The results of this study showed that the blood group distributions in severe, non-severe, and non-COVID-19 patients were A = B > O > AB, O > A > B > AB, and O > B > A > AB, respectively. The distribution of blood type O in the severe COVID-19 group was significantly different from that in the non-COVID-19 group. There was a negative correlation between blood type O and the risk of severe COVID-19 infection, but there were no significant differences between the distributions of other blood groups and severe COVID-19 infection risk. The number of female patients with blood type O with severe COVID-19 was significantly different from that in the non-COVID-19 group, and there were no significant differences in other blood groups. This study is different from ones conducted earlier[16, 17] as the gender and the blood type distribution make association with risk of severe COVID-19 patients.
The gene encoding the ABO blood group system is very stable and is located on the long arm of chromosome 9 at the band 9q34. It is closely associated with many diseases [10, 18, 19]. Glenda et al. [20] found the blood group antigen expression to be different across regions and populations because of natural selection and the effect of an external factor. Liao et al. [21] suggested that the A, B, and AB blood types might be susceptible to norovirus infection; however, blood type O appeared to be more susceptible to norovirus infection. Jing et al. [22] performed a meta-analysis to investigate whether the ABO blood groups were associated with hepatitis B virus (HBV) infection. They found a correlation between the ABO blood groups and the incidence of eight types of cancers [23].

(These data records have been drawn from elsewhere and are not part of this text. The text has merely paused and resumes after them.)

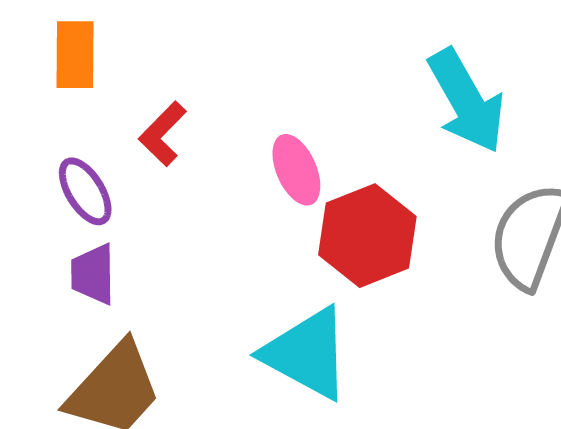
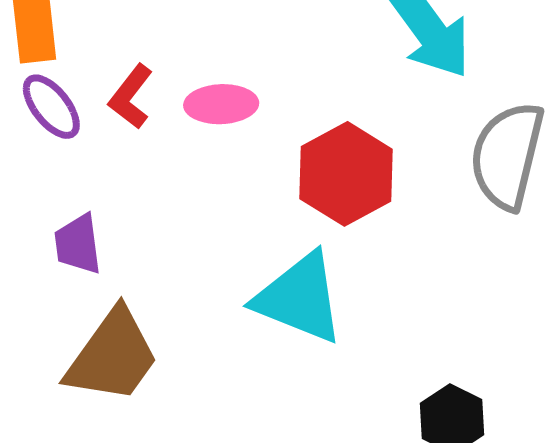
pink ellipse: (296, 170) -> (221, 104), moved, turned -62
purple ellipse: (85, 191) -> (51, 107), moved

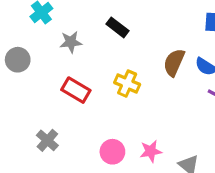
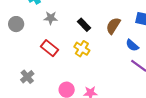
black rectangle: (118, 27) -> (84, 25), moved
brown semicircle: (174, 62) -> (113, 26), moved

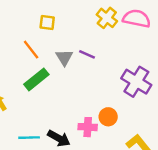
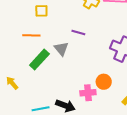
orange line: (31, 50) -> (31, 35), turned -42
gray triangle: (64, 57) -> (61, 49), moved

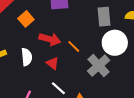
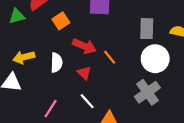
gray cross: (99, 66) -> (147, 92), moved

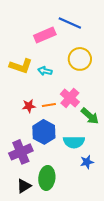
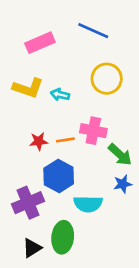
pink rectangle: (45, 35) -> (40, 43), moved
pink cross: (70, 98) -> (93, 131), turned -30
cyan semicircle: (74, 142) -> (88, 204), moved
blue star: (87, 162) -> (123, 184), moved

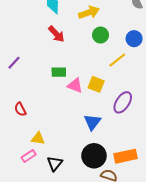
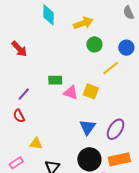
red arrow: (56, 34) -> (19, 49), moved
purple line: (14, 63) -> (24, 94), moved
purple ellipse: (123, 102) -> (116, 129), moved
pink rectangle: (29, 156) -> (16, 163), moved

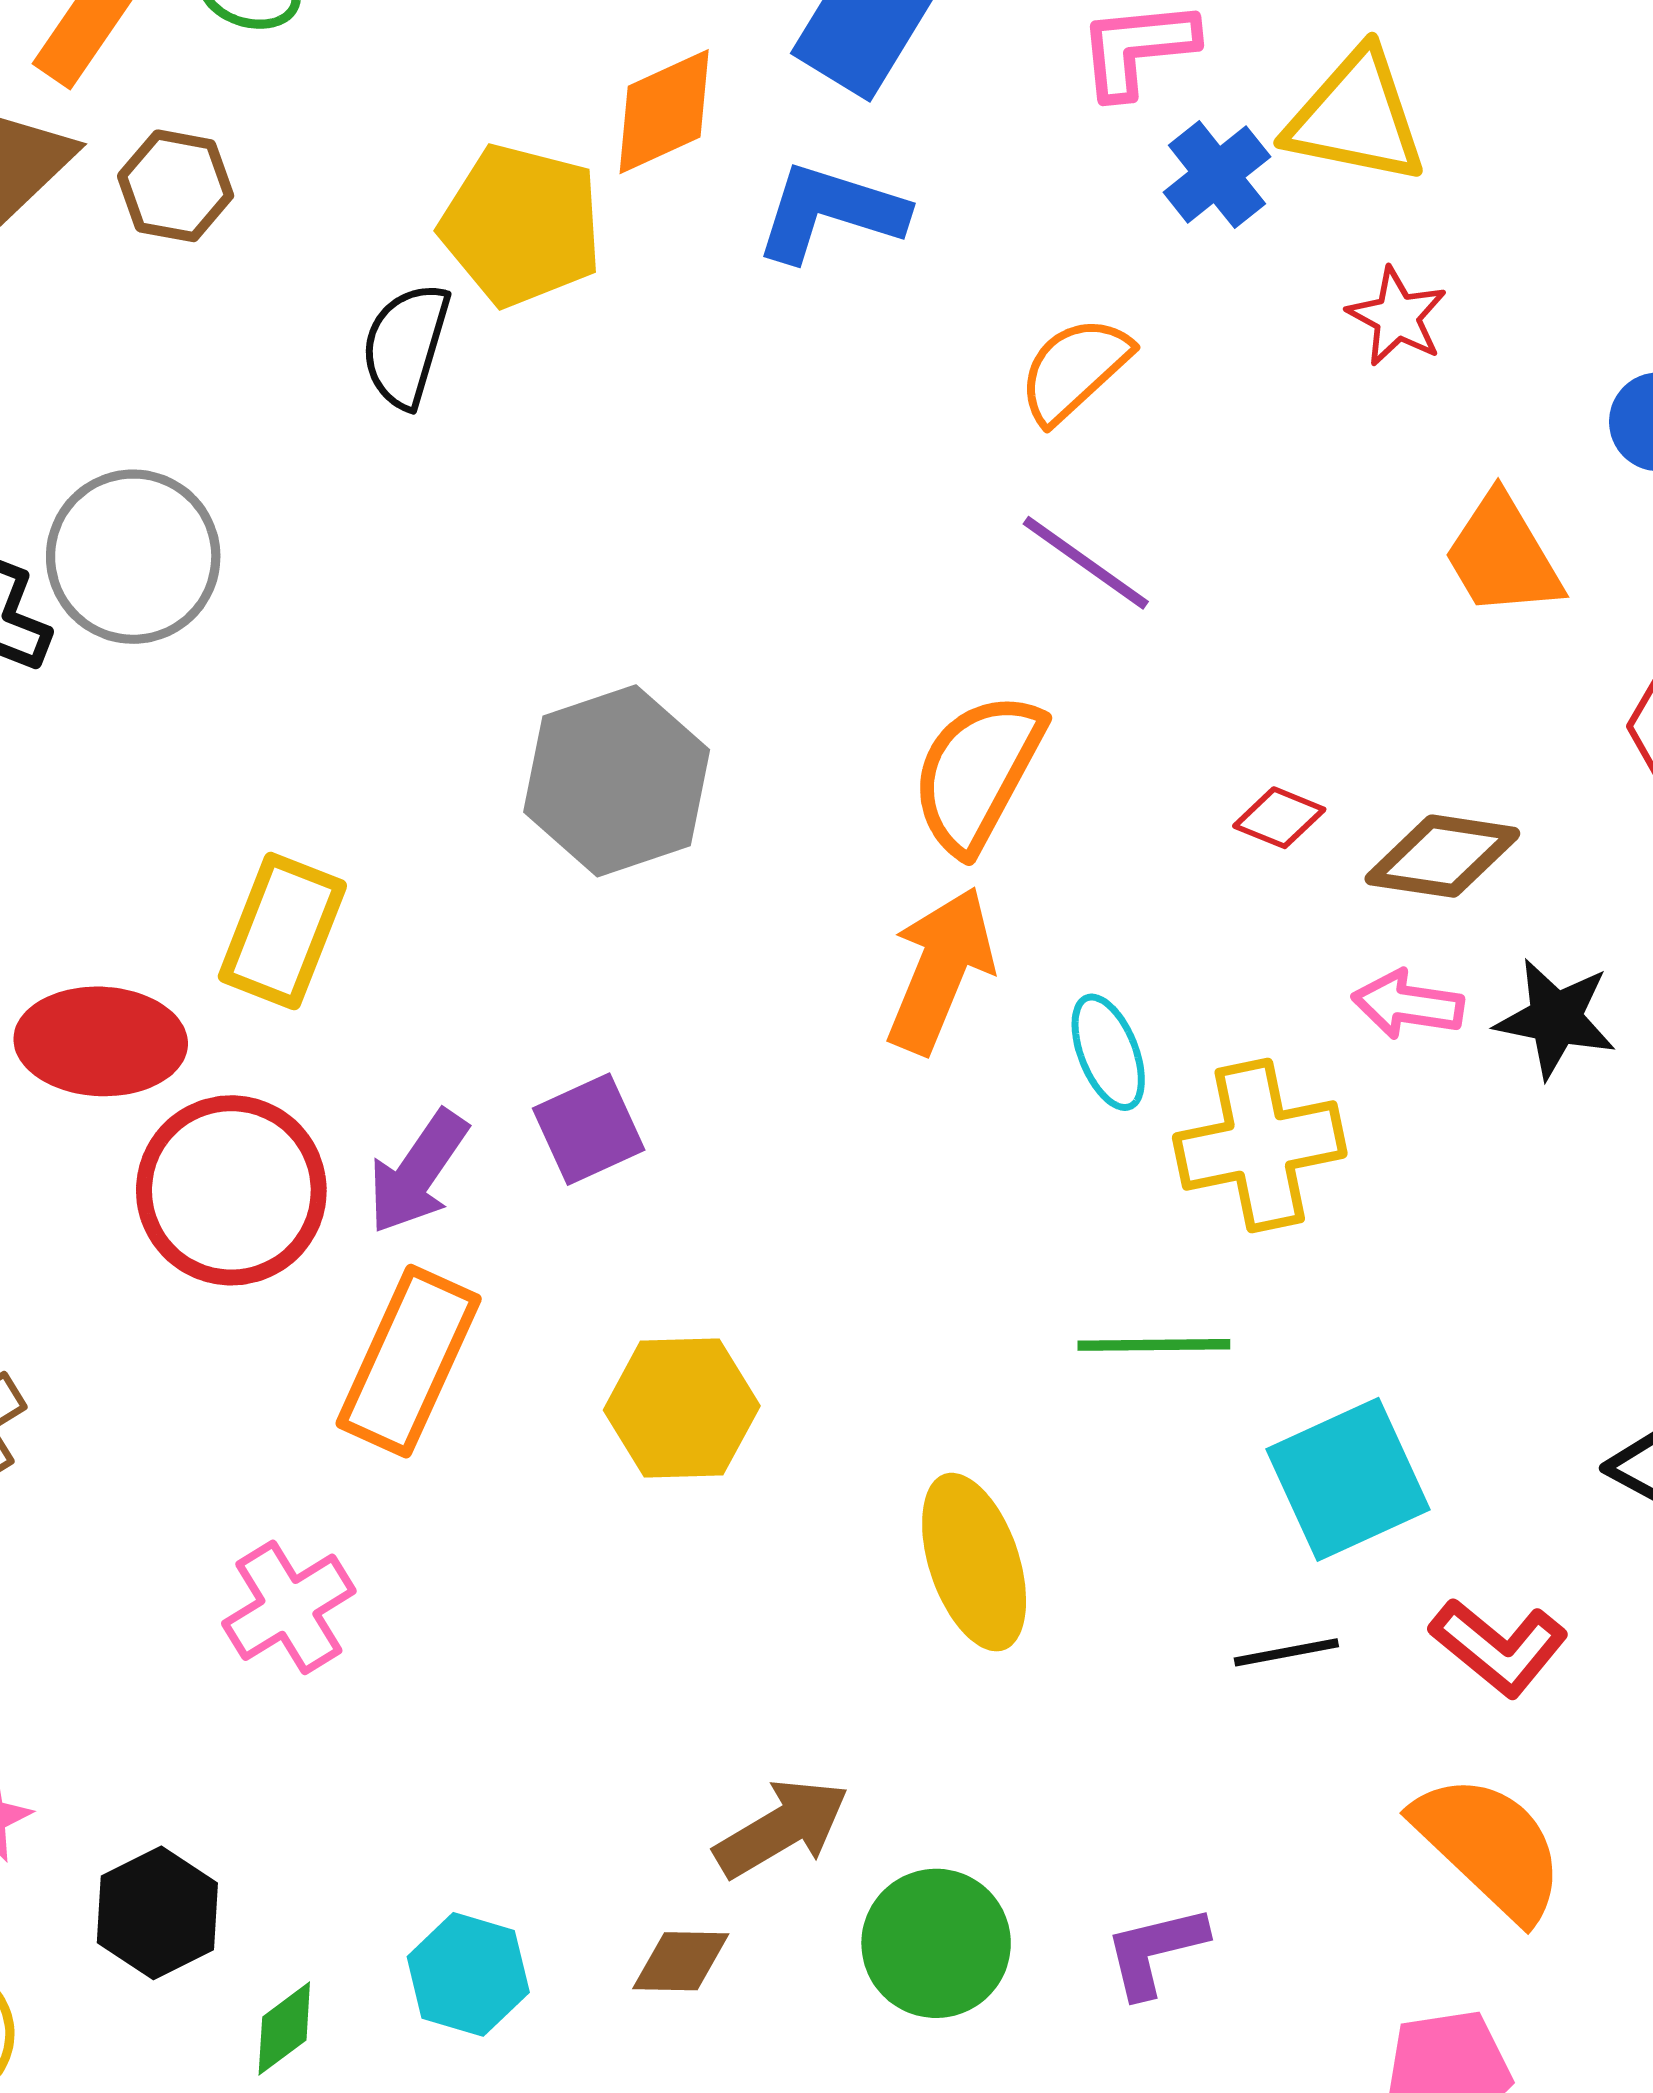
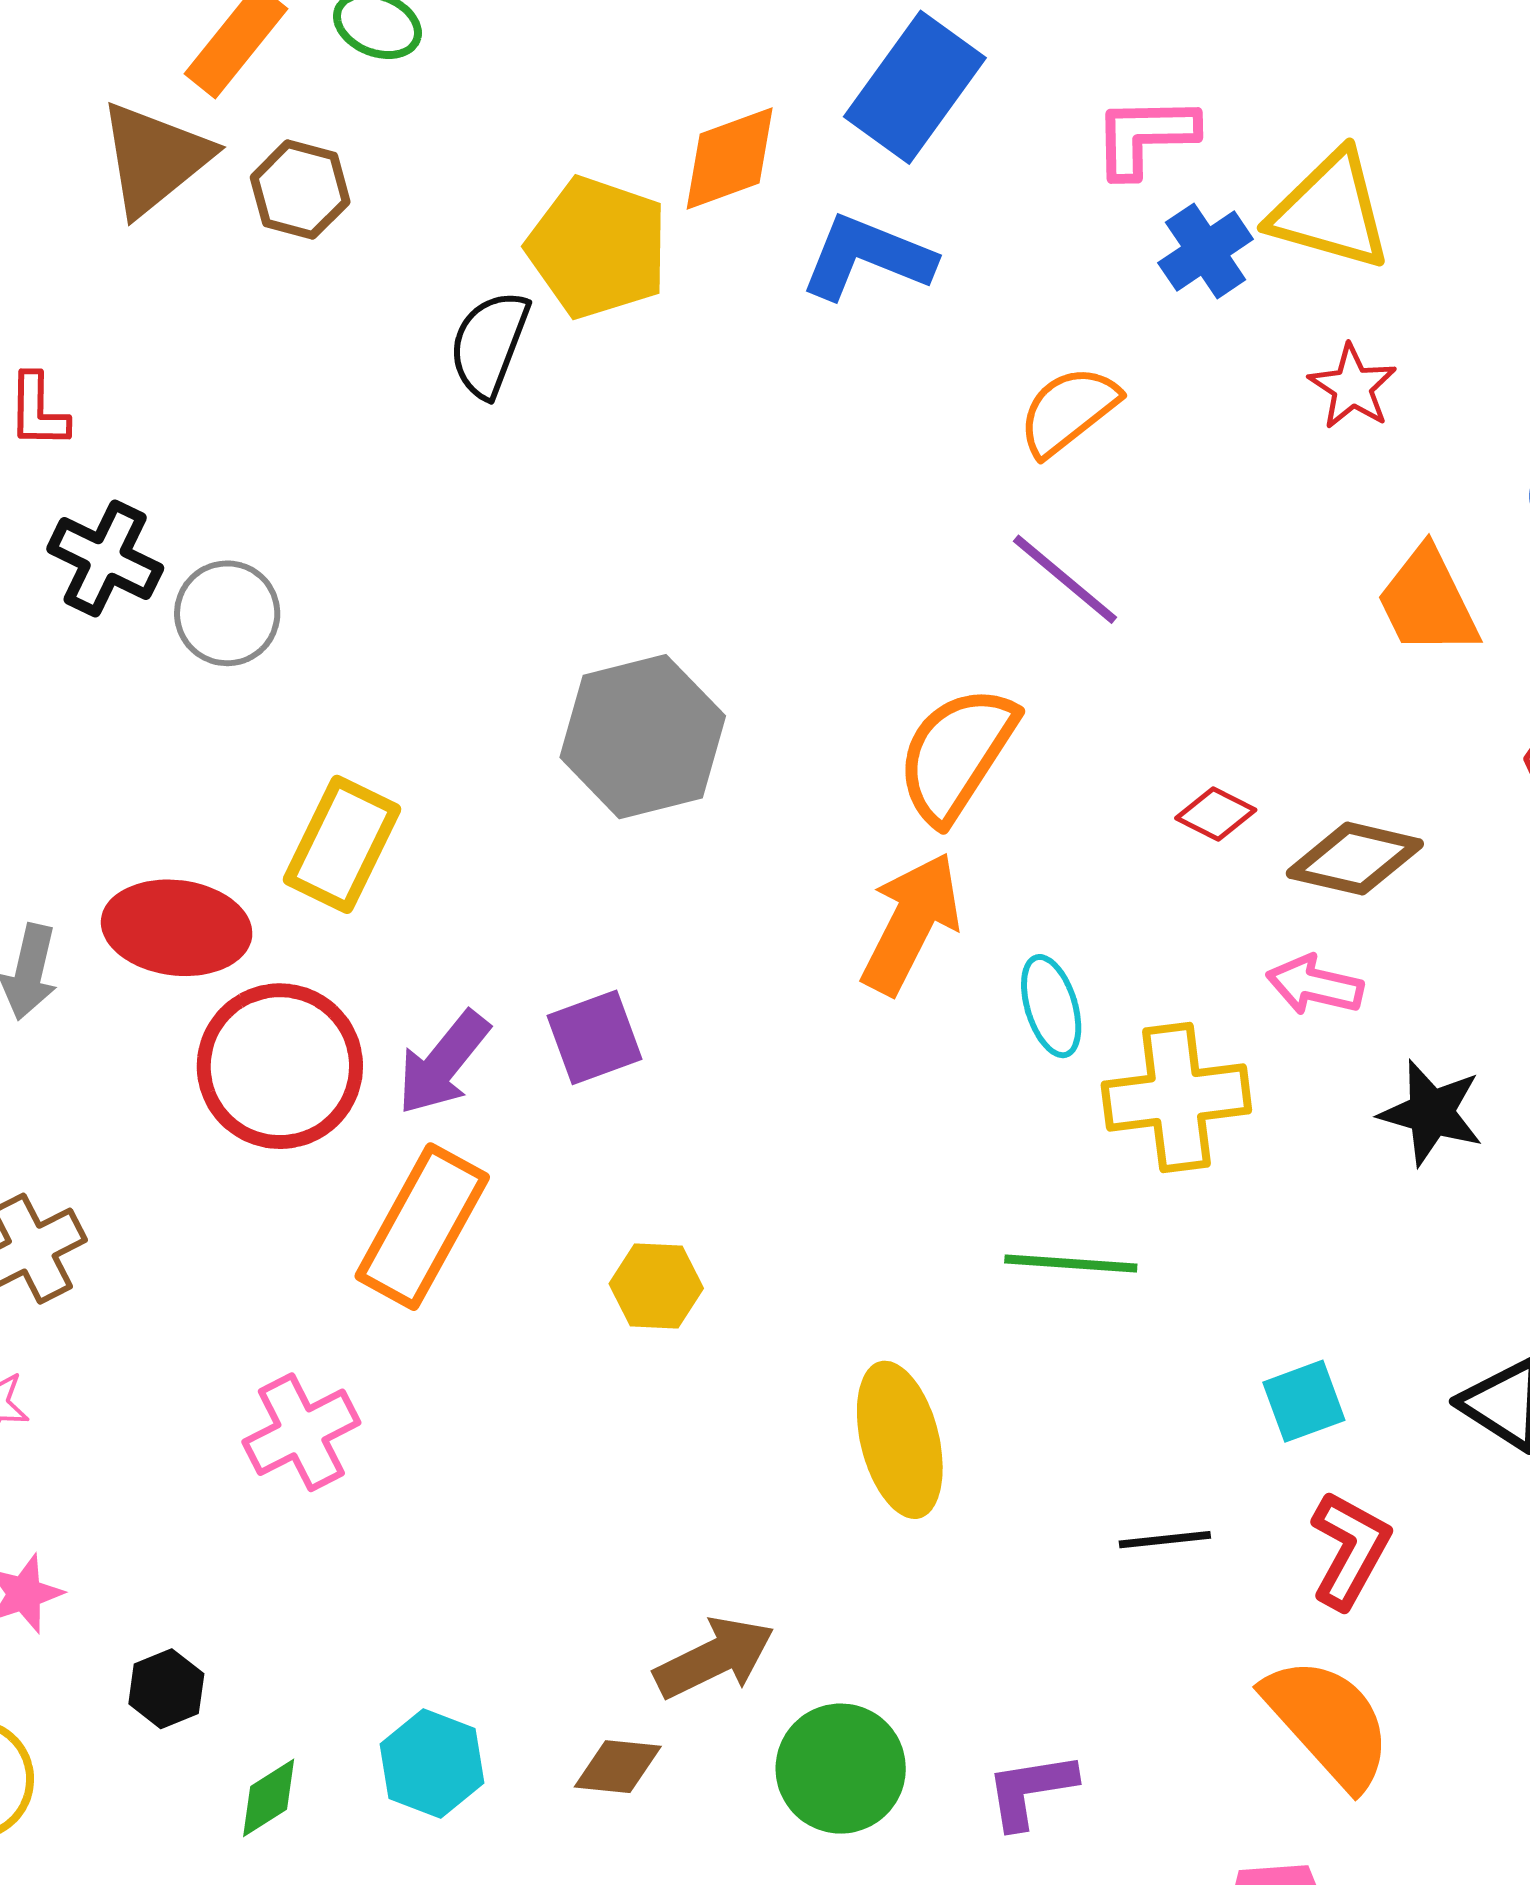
gray circle: (133, 557) -> (227, 613), moved, size x0.7
black star: (1556, 1018) -> (1431, 1113), moved
yellow hexagon: (682, 1408) -> (656, 1286), size x0.7
cyan square: (1348, 1479) -> (1304, 1401), moved, size x0.6
red L-shape: (1499, 1647) -> (1350, 1550), turned -105
black hexagon: (157, 1913) -> (166, 1689), size x0.7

In this study, the blood group results of COVID-19 patients were analysed retrospectively. The non-COVID-19 patients who all returned from Wuhan or had a history of contact with people who returned from Wuhan contact were significantly different between the 'Wuhan returners' and 'contact history with people from Wuhan' groups. This may be due to the variations in epidemic situations in different areas of Wuhan and the different frequency of personal protective activities, but the electronic medical records did not contain this information in detail. We found that patients with COVID-19 were generally older than non-COVID-19 patients, and there was a significant difference in the comorbidity of gastric disease between the COVID-19 and non-COVID-19 patients (12.3% vs. 3.7%, respectively; χ2 = 5.291, p = 0.021).
Blood group antigens can modify the innate immune response to infection [24]. Patients with blood type A had an increased risk of infection with SARS-CoV-2, whereas those with blood type O had a decreased risk, indicating that certain ABO blood groups were correlated with SARS-CoV-2 [18], and the distribution ratio of blood types A and O across various ages and genders was almost consistent with the trend in value found in other studies [25].
We divided the COVID-19 patients into type O and non-type-O blood groups and analysed the comorbidity data and laboratory indices in the two groups. The results indicated that there were no significant differences in the comorbidity data, and there is currently no literature showing that diabetes, hypertension, chronic pulmonary disease, gastric disease, kidney disease, or hepatitis increases the risk of infection of SARS-CoV-2. However, we found that ALT (alanine aminotransferase), LDH (Lactate dehydrogenase), and TBCD19 (Total CD19+B cell ratio) were lower in type O COVID-19 patients, while their MCV had a higher value. MCH values showed significant differences between the type O and non-type-O COVID-19 patient groups. ALT is mainly distributed in the liver, followed by the skeletal muscle, kidneys, heart muscle, and other tissues. It is one of the most sensitive indicators of liver damage. LDH is an enzyme found in the cytoplasm of nearly all cells in the human body and is used to detect cell necrosis and tissue destruction [26]. One study [22] indicated that the relationship between LDH and in-hospital mortality in patients with acute aortic dissection was non-linear. LDH was positively associated with in-hospital mortality when it was more than 557 U/L. Another study showed that idiopathic pulmonary arterial hypertension patients with high LDH levels had a low cumulative survival rate [27]. CD19 is a common surface marker of all B cells. B cells mainly mediate humoral immunity such as anti-infection, MCV, MCH, and mean corpuscular haemoglobin concentration (MCHC). They often declared the pathological changes of red blood cells from different sides, which had a value for the diagnosis of anaemia, which suggested that the damage to the liver and myocardium in COVID-19 patients with blood type O was less serious than that in patients with non-type O.